The zero-shot morphological filtering pipeline applies post-processing constraints calibrated for typical vesicle sizes (10–200 nm diameter range corresponding to roughly 5–100 voxels at standard cryo-ET sampling rates of 10–20 Å per voxel) and shape regularity to filter out false positives arising from high-contrast membrane density variations and staining artifacts. For fine-tuning, the framework exposes the SAM2 mask decoder for task-specific adaptation while keeping the large image encoder frozen, reducing the compute and data requirements for domain adaptation. The copick-based data pipeline reads tomograms in the OME-Zarr format standard across the CZ cryo-ET Data Portal, ensuring format compatibility with the broader ecosystem.

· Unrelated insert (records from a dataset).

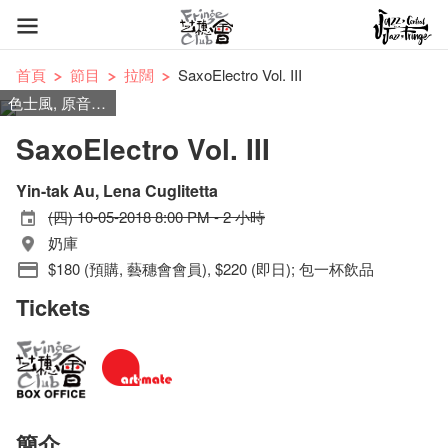
首頁
節目
拉闊
SaxoElectro Vol. III
色士風, 原音, 電子
SaxoElectro Vol. III
Yin-tak Au, Lena Cuglitetta
(四) 10-05-2018 8:00 PM - 2 小時
奶庫
$180 (預購, 藝穗會會員), $220 (即日); 包一杯飲品
Tickets
簡介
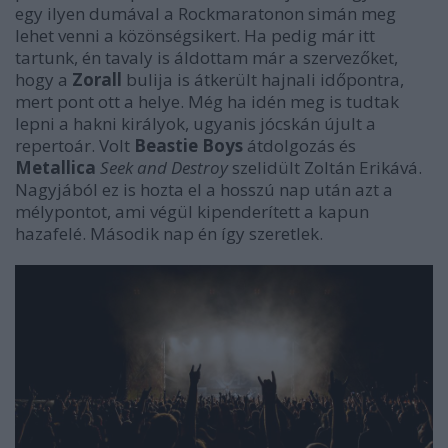
egy ilyen dumával a Rockmaratonon simán meg
lehet venni a közönségsikert. Ha pedig már itt
tartunk, én tavaly is áldottam már a szervezőket,
hogy a
Zorall
bulija is átkerült hajnali időpontra,
mert pont ott a helye. Még ha idén meg is tudtak
lepni a hakni királyok, ugyanis jócskán újult a
repertoár. Volt
Beastie Boys
átdolgozás és
Metallica
Seek and Destroy
szelidült Zoltán Erikává.
Nagyjából ez is hozta el a hosszú nap után azt a
mélypontot, ami végül kipenderített a kapun
hazafelé. Második nap én így szeretlek.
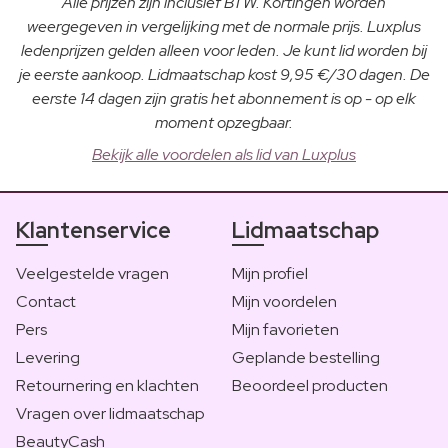
Alle prijzen zijn inclusief BTW. Kortingen worden
weergegeven in vergelijking met de normale prijs. Luxplus
ledenprijzen gelden alleen voor leden. Je kunt lid worden bij
je eerste aankoop. Lidmaatschap kost 9,95 €/30 dagen. De
eerste 14 dagen zijn gratis het abonnement is op - op elk
moment opzegbaar.
Bekijk alle voordelen als lid van Luxplus
Klantenservice
Lidmaatschap
Veelgestelde vragen
Mijn profiel
Contact
Mijn voordelen
Pers
Mijn favorieten
Levering
Geplande bestelling
Retournering en klachten
Beoordeel producten
Vragen over lidmaatschap
BeautyCash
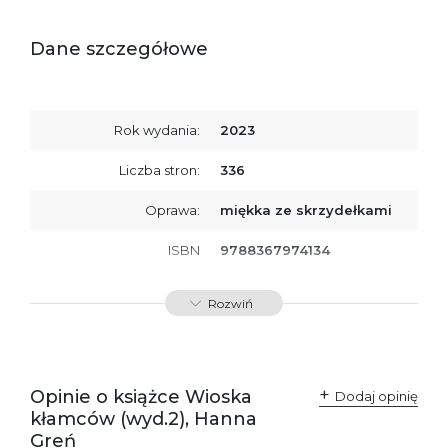
Dane szczegółowe
Rok wydania:
2023
Liczba stron:
336
Oprawa:
miękka ze skrzydełkami
ISBN
9788367974134
SKU:
K800595
Rozwiń
Producent / Osoby
Wydawnictwo Poznańskie
odpowiedzialne za
Sp. z o.o.
zgodność produktu z
ul. Fredry 8
przepisami:
61-701 Poznań
Opinie o książce Wioska
Polska
Dodaj opinię
kontakt@wydajenamsie.pl
kłamców (wyd.2), Hanna
+48 61 623 38 38
Greń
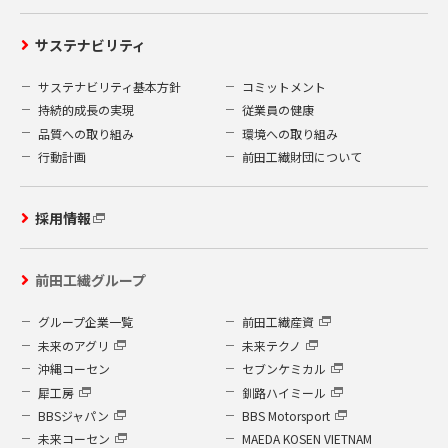
サステナビリティ
サステナビリティ基本方針
コミットメント
持続的成長の実現
従業員の健康
品質への取り組み
環境への取り組み
行動計画
前田工繊財団について
採用情報
前田工繊グループ
グループ企業一覧
前田工繊産資
未来のアグリ
未来テクノ
沖縄コーセン
セブンケミカル
犀工房
釧路ハイミール
BBSジャパン
BBS Motorsport
未来コーセン
MAEDA KOSEN VIETNAM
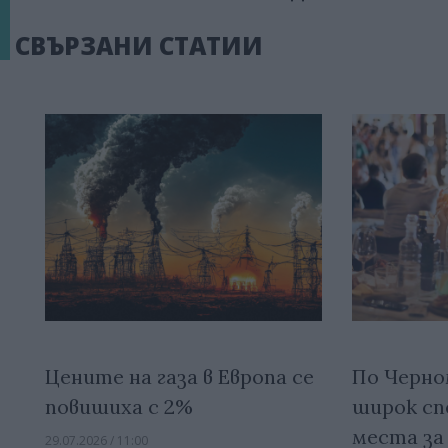
СВЪРЗАНИ СТАТИИ
Цените на газа в Европа се
По Черно
повишиха с 2%
широк сп
места за
29.07.2026 / 11:00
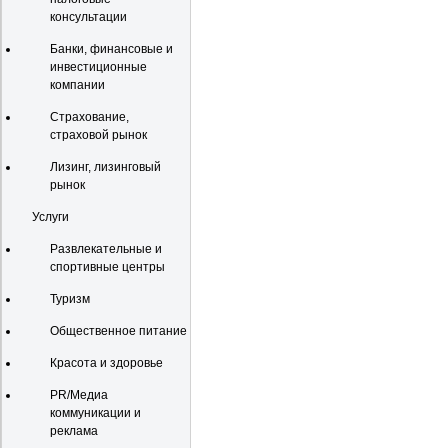
консультации
Банки, финансовые и
инвестиционные
компании
Страхование,
страховой рынок
Лизинг, лизинговый
рынок
Услуги
Развлекательные и
спортивные центры
Туризм
Общественное питание
Красота и здоровье
PR/Медиа
коммуникации и
реклама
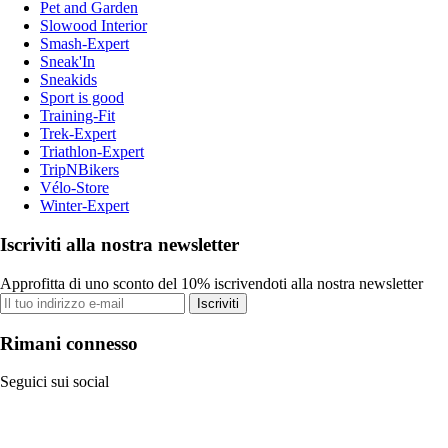
Pet and Garden
Slowood Interior
Smash-Expert
Sneak'In
Sneakids
Sport is good
Training-Fit
Trek-Expert
Triathlon-Expert
TripNBikers
Vélo-Store
Winter-Expert
Iscriviti alla nostra newsletter
Approfitta di uno sconto del 10% iscrivendoti alla nostra newsletter
Iscriviti
Rimani connesso
Seguici sui social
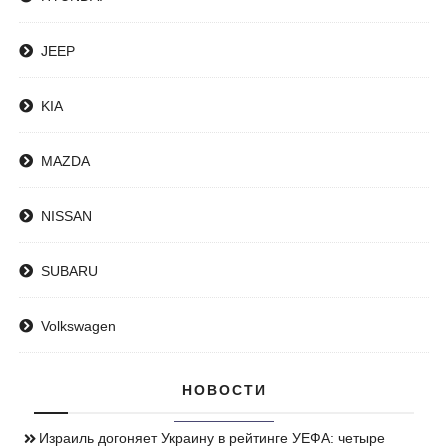
JEEP
KIA
MAZDA
NISSAN
SUBARU
Volkswagen
НОВОСТИ
Израиль догоняет Украину в рейтинге УЕФА: четыре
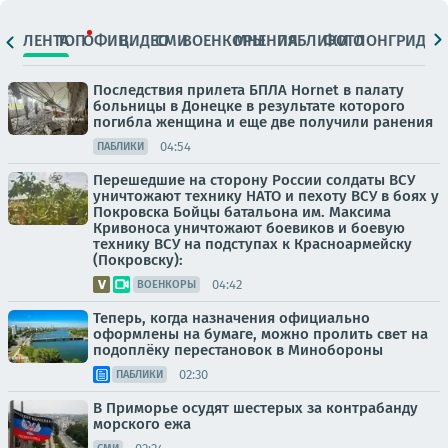
ЛЕНТА
ТОП
ОФИЦ.
ВИДЕО
СМИ
ВОЕНКОРЫ
МНЕНИЯ
ПАБЛИКИ
ФОТО
ЛОНГРИДЫ
Последствия прилета БПЛА Hornet в палату
больницы в Донецке в результате которого
погибла женщина и еще две получили ранения
04:54
ПАБЛИКИ
Перешедшие на сторону России солдаты ВСУ
уничтожают технику НАТО и пехоту ВСУ в боях у
Покровска Бойцы батальона им. Максима
Кривоноса уничтожают боевиков и боевую
технику ВСУ на подступах к Красноармейску
(Покровску):
04:42
ВОЕНКОРЫ
Теперь, когда назначения официально
оформлены на бумаге, можно пролить свет на
подоплёку перестановок в Минобороны
02:30
ПАБЛИКИ
В Приморье осудят шестерых за контрабанду
морского ежа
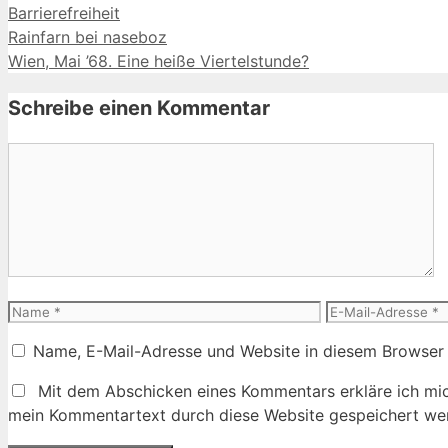
Kategorien
Barrierefreiheit
Rainfarn bei naseboz
Wien, Mai ’68. Eine heiße Viertelstunde?
Schreibe einen Kommentar
Kommentar
Name
E-
Mail-
Name, E-Mail-Adresse und Website in diesem Browser
Adresse
Mit dem Abschicken eines Kommentars erkläre ich mic
mein Kommentartext durch diese Website gespeichert wer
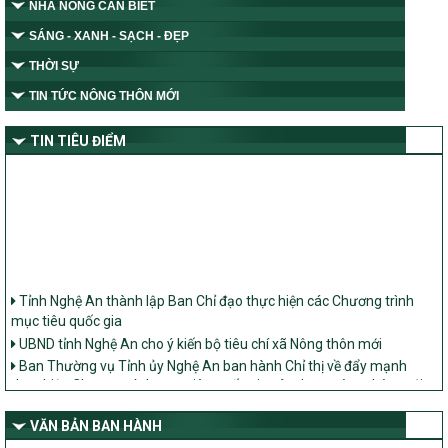
NHÀ NÔNG CẦN BIẾT
SÁNG - XANH - SẠCH - ĐẸP
THỜI SỰ
TIN TỨC NÔNG THÔN MỚI
TIN TIÊU ĐIỂM
Tỉnh Nghệ An thành lập Ban Chỉ đạo thực hiện các Chương trình
mục tiêu quốc gia
UBND tỉnh Nghệ An cho ý kiến bộ tiêu chí xã Nông thôn mới
Ban Thường vụ Tỉnh ủy Nghệ An ban hành Chỉ thị về đẩy mạnh
thực hiện Chương trình mục tiêu quốc gia xây dựng nông thôn mới,
giảm nghèo bền vững và phát triển kinh tế – xã hội vùng đồng bào
dân tộc thiểu số và miền núi giai đoạn 2026 – 2030 trên địa bàn tỉnh
VĂN BẢN BAN HÀNH
Nghệ An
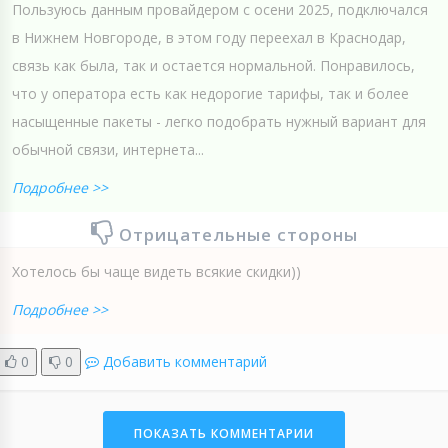
Пользуюсь данным провайдером с осени 2025, подключался
в Нижнем Новгороде, в этом году переехал в Краснодар,
связь как была, так и остается нормальной. Понравилось,
что у оператора есть как недорогие тарифы, так и более
насыщенные пакеты - легко подобрать нужный вариант для
обычной связи, интернета...
Подробнее >>
Отрицательные стороны
Хотелось бы чаще видеть всякие скидки))
Подробнее >>
0
0
Добавить комментарий
ПОКАЗАТЬ КОММЕНТАРИИ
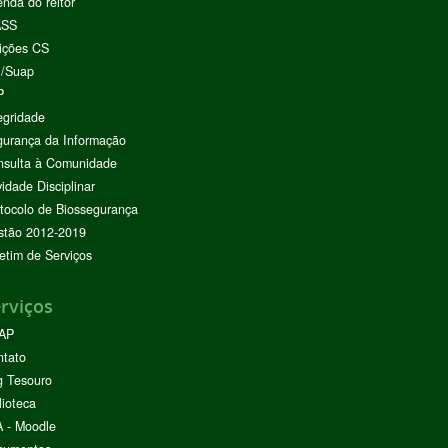
nda do reitor
ASS
ições CS
I/Suap
P
egridade
urança da Informação
nsulta à Comunidade
vidade Disciplinar
tocolo de Biossegurança
stão 2012-2019
etim de Serviços
rviços
AP
ntato
g Tesouro
lioteca
 - Moodle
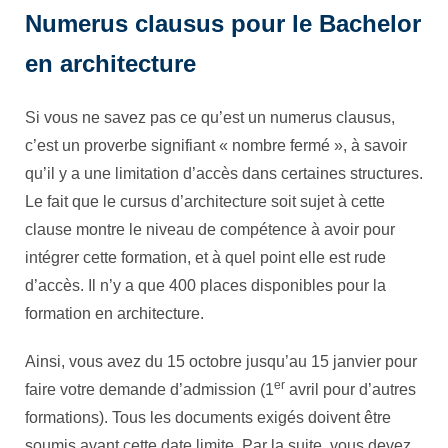
Numerus clausus pour le Bachelor
en architecture
Si vous ne savez pas ce qu’est un numerus clausus,
c’est un proverbe signifiant « nombre fermé », à savoir
qu’il y a une limitation d’accès dans certaines structures.
Le fait que le cursus d’architecture soit sujet à cette
clause montre le niveau de compétence à avoir pour
intégrer cette formation, et à quel point elle est rude
d’accès. Il n’y a que 400 places disponibles pour la
formation en architecture.
Ainsi, vous avez du 15 octobre jusqu’au 15 janvier pour
er
faire votre demande d’admission (1
avril pour d’autres
formations). Tous les documents exigés doivent être
soumis avant cette date limite. Par la suite, vous devez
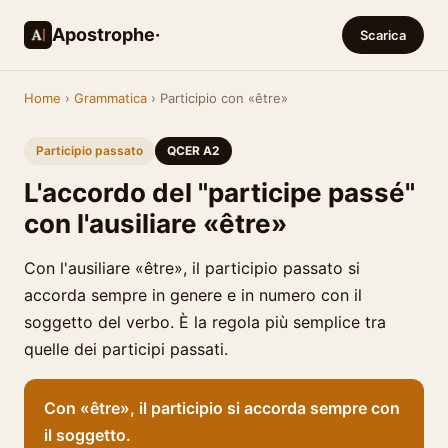
Apostrophe·
Scarica
Home
›
Grammatica
› Participio con «être»
Participio passato
QCER A2
L'accordo del "participe passé"
con l'ausiliare «être»
Con l'ausiliare «être», il participio passato si
accorda sempre in genere e in numero con il
soggetto del verbo. È la regola più semplice tra
quelle dei participi passati.
Con «être», il participio si accorda sempre con
il soggetto.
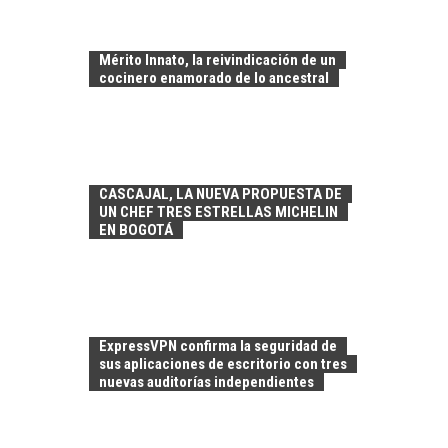
Mérito Innato, la reivindicación de un
cocinero enamorado de lo ancestral
CASCAJAL, LA NUEVA PROPUESTA DE
UN CHEF TRES ESTRELLAS MICHELIN
EN BOGOTÁ
FINANCIAMIENTO
PARA PYMES EN
CHILE:
ALTERNATIVAS MÁS
ALLÁ DEL CRÉDITO
ExpressVPN confirma la seguridad de
sus aplicaciones de escritorio con tres
BANCARIO
nuevas auditorías independientes
Financiamiento para
pymes en Chile:
EL CRECIMIENTO DE
alternativas que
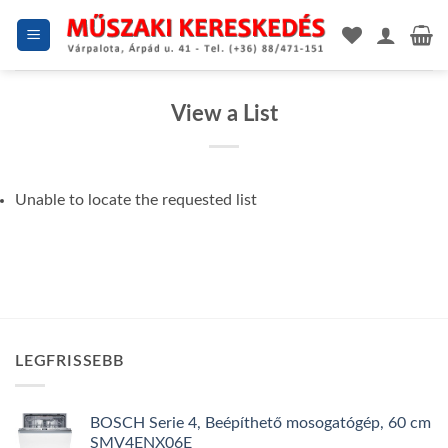
Skip
to
content
View a List
Unable to locate the requested list
LEGFRISSEBB
BOSCH Serie 4, Beépíthető mosogatógép, 60 cm
SMV4ENX06E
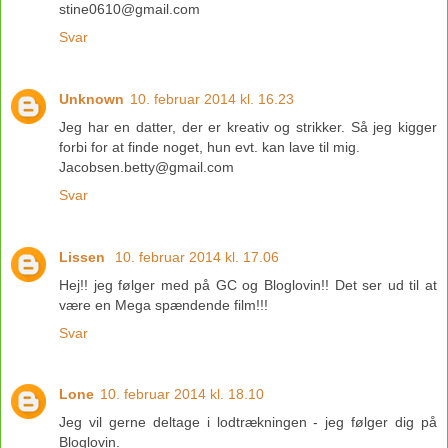
stine0610@gmail.com
Svar
Unknown
10. februar 2014 kl. 16.23
Jeg har en datter, der er kreativ og strikker. Så jeg kigger
forbi for at finde noget, hun evt. kan lave til mig.
Jacobsen.betty@gmail.com
Svar
Lissen
10. februar 2014 kl. 17.06
Hej!! jeg følger med på GC og Bloglovin!! Det ser ud til at
være en Mega spændende film!!!
Svar
Lone
10. februar 2014 kl. 18.10
Jeg vil gerne deltage i lodtrækningen - jeg følger dig på
Bloglovin.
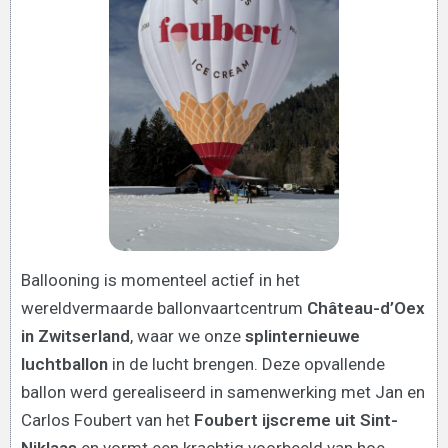
Ballooning is momenteel actief in het
wereldvermaarde ballonvaartcentrum
Château-d’Oex
in Zwitserland
, waar we onze
splinternieuwe
luchtballon
in de lucht brengen. Deze opvallende
ballon werd gerealiseerd in samenwerking met Jan en
Carlos Foubert van het
Foubert ijscreme uit Sint-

SABER is designed for structural cell biologists studying membrane trafficking, synapse biology, and organelle biogenesis through cryo-ET. Primary applications include automated quantification of synaptic vesicle pools in neuroscience cryo-ET datasets, mapping of endosomal and lysosomal compartments in cells undergoing endocytosis, and quality control screening of large cryo-ET datasets to identify tomograms with sufficient vesicle content for downstream analysis. The zero-shot capability makes SABER immediately applicable to new datasets without annotation effort, while the fine-tuning pathway allows adaptation to specialized vesicle types (e.g., clathrin-coated vesicles, secretory granules) with modest labeled data. Because outputs are written back into the copick ecosystem, SABER integrates naturally into multi-step cryo-ET analysis pipelines alongside other CZ Imaging Institute tools.
SABER represents an important advance in applying video segmentation foundation models to 3D biological volumetric data, demonstrating that the temporal coherence mechanisms in SAM2 transfer usefully to the slice-by-slice geometry of cryo-ET tomograms. As part of the CZ Virtual Cells Platform, it contributes to CZII's broader strategy of making state-of-the-art AI analysis tools accessible to structural biologists who may not have the computational expertise to develop custom segmentation pipelines. As of early 2026, SABER (v1.0.0) is available on the platform in early access; formal peer-reviewed publication and systematic benchmarking against existing vesicle segmentation methods have not yet been released, a factor users should consider when applying the tool to critical quantitative analyses.